First, the authors construct a domain‑specific sentiment lexicon. They start with publicly available English sentiment dictionaries such as AFINN and SentiWordNet, then augment them with Twitter‑specific tokens: slang, abbreviations, emoticons, hashtags, and newly emerging words. Each entry receives a polarity score (positive, negative, or neutral) and, where appropriate, an intensity weight. The lexicon is periodically refreshed using an automated term‑extraction pipeline that mines high‑frequency, high‑impact tokens from a rolling sample of recent tweets.

The data‑preprocessing pipeline consists of four stages. Raw tweets are collected via the Twitter API over a six‑month period, yielding more than 100 million records. URLs, user mentions, and non‑textual symbols are stripped, and case normalization is applied. Tokenization and morphological analysis are performed separately for English (using NLTK) and Korean (using KoNLPy) to handle mixed‑language posts. Stop‑words are removed, and stemming or lemmatization is applied. Finally, each token is looked up in the custom lexicon; the tweet‑level sentiment score is the sum of token scores, and a simple thresholding rule assigns the tweet to one of three classes (positive > 0, negative < 0, neutral = 0).

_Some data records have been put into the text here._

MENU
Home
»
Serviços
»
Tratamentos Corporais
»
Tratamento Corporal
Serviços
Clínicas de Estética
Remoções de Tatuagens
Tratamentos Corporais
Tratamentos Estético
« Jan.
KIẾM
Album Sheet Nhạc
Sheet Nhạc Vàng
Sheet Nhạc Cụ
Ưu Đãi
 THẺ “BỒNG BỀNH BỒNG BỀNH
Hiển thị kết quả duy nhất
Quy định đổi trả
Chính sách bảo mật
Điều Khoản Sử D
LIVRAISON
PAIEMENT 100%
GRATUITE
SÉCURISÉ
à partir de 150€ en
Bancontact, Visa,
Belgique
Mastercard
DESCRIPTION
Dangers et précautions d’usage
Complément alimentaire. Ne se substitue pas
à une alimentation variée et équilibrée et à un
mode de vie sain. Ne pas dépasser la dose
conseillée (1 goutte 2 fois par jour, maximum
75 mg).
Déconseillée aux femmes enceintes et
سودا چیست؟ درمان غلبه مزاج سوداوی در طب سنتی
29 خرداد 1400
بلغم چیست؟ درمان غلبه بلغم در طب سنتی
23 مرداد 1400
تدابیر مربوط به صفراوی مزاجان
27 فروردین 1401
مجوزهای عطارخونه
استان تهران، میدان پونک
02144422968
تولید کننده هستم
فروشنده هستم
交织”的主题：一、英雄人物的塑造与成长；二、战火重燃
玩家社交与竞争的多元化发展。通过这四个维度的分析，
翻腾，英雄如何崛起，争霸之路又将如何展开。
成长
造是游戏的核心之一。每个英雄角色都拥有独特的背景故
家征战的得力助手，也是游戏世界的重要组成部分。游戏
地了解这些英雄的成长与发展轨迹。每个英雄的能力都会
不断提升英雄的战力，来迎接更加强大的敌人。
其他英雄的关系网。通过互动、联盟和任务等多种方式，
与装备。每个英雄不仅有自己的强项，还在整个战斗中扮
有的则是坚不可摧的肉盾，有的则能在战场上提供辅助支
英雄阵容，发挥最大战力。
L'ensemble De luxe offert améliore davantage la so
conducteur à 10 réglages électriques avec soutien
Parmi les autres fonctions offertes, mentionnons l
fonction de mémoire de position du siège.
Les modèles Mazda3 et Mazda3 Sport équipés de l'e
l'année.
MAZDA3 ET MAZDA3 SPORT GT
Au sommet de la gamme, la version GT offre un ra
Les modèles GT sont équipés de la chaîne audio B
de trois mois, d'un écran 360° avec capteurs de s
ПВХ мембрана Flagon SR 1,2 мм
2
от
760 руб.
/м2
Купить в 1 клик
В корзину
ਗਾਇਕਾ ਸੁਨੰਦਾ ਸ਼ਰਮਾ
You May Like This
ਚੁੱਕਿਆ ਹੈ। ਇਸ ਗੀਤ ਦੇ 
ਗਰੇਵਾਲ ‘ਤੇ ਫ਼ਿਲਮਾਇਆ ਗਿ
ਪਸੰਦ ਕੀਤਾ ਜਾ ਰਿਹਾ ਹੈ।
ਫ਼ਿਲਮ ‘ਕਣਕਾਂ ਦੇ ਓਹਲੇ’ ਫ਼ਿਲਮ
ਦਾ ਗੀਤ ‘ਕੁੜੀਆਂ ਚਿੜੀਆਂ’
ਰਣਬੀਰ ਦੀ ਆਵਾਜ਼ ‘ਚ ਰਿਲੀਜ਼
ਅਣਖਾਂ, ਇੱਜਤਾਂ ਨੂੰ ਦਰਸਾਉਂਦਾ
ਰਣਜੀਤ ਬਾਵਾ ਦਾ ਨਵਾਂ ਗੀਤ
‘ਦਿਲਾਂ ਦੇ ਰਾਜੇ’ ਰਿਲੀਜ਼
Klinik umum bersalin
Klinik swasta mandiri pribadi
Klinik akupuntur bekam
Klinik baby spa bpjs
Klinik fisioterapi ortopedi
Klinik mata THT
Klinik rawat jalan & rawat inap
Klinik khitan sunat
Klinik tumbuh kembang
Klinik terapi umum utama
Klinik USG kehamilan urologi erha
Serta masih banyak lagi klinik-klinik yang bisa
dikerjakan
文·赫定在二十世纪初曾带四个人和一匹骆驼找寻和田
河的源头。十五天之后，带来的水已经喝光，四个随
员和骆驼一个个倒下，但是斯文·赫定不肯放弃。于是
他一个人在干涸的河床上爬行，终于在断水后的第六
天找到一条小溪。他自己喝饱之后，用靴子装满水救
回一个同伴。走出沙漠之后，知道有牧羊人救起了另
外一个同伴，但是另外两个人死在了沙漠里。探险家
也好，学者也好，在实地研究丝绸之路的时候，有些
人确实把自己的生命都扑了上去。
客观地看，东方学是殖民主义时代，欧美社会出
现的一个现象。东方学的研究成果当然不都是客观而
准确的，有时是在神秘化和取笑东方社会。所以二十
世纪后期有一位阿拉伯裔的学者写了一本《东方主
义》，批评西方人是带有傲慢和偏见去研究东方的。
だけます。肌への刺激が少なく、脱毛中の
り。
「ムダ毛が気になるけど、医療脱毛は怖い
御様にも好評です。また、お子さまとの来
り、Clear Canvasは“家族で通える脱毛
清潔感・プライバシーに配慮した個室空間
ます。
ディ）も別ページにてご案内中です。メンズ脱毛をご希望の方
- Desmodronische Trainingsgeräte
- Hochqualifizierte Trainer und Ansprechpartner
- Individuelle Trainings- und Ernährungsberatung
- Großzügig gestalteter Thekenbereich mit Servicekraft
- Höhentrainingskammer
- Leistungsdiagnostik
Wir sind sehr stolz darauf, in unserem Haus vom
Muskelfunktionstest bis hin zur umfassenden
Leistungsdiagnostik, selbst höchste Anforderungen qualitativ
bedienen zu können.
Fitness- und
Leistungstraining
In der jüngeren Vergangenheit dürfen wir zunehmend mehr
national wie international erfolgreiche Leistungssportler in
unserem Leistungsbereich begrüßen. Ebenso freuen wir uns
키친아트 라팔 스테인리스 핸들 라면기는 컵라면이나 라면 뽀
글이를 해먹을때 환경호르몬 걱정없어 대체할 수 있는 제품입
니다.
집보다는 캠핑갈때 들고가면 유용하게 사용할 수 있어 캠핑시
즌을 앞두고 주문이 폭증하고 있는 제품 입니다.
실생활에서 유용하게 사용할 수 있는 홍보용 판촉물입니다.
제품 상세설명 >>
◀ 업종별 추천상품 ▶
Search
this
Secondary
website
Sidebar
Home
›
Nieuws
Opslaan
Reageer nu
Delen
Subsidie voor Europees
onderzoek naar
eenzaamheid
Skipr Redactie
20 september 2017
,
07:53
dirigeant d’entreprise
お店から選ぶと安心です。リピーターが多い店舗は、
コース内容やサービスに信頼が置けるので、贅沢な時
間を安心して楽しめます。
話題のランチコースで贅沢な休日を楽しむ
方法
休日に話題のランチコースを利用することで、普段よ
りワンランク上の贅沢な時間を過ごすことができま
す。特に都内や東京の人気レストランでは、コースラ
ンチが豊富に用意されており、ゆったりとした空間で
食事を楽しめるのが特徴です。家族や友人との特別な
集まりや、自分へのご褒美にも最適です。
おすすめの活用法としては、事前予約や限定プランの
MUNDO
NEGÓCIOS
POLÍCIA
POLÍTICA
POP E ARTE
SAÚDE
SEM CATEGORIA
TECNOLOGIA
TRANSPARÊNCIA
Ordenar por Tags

Implementation leverages Hadoop’s HDFS for storage and MapReduce for computation. In the Map phase, each mapper reads a block of tweets, executes the full preprocessing and lexicon‑matching workflow, and emits a key‑value pair where the key can be a user ID, a time window, or any aggregation dimension, and the value is the computed sentiment score. The Reduce phase aggregates scores per key, computes average sentiment, and emits the final class label. To minimize I/O overhead, the lexicon is loaded into an in‑memory cache at each mapper start‑up. The authors also benchmarked an alternative Spark implementation, which showed a modest 15 % speed advantage but required more memory resources; consequently, Hadoop was retained as the primary platform for its robustness and cost‑effectiveness.

Performance evaluation focuses on two metrics: processing speed (throughput) and classification accuracy. Speed tests were conducted on clusters of 4, 8, and 16 nodes, processing datasets of 100 GB, 500 GB, and 1 TB. Results demonstrated near‑linear scalability; the 16‑node cluster processed the full 1 TB tweet set in roughly 22 minutes. Accuracy was measured against a gold‑standard set of 10 000 tweets manually labeled by human annotators. The lexicon‑based system achieved an overall accuracy of 84.3 %, with class‑wise accuracies of 86.1 % (positive), 82.7 % (negative), and 84.9 % (neutral). Notably, the neutral class showed the lowest mis‑classification rate, an advantage for applications where distinguishing “no opinion” from explicit sentiment is critical.

The authors acknowledge inherent limitations of a pure lexicon approach: it cannot instantly capture emerging slang or domain‑specific jargon without manual updates. To mitigate this, they propose a continuous lexicon‑maintenance workflow and suggest future work on hybrid models that combine lexicon scores with machine‑learning predictions (e.g., logistic regression or lightweight neural nets) to improve adaptability. They also discuss extending the system to multi‑dimensional sentiment analysis, such as detecting specific emotions (anger, joy, sadness) and sentiment intensity, which would require richer annotation schemes and possibly hierarchical classification.

In conclusion, the study demonstrates that a well‑engineered, lexicon‑centric sentiment analyzer can be efficiently scaled to big‑data volumes using Hadoop, delivering processing speeds suitable for near‑real‑time monitoring while maintaining competitive accuracy compared to more resource‑intensive deep‑learning baselines. The approach offers a cost‑effective, easily deployable solution for enterprises seeking to perform large‑scale social‑media listening, brand reputation management, or crisis detection, and it lays a solid foundation for future enhancements that blend rule‑based and statistical techniques.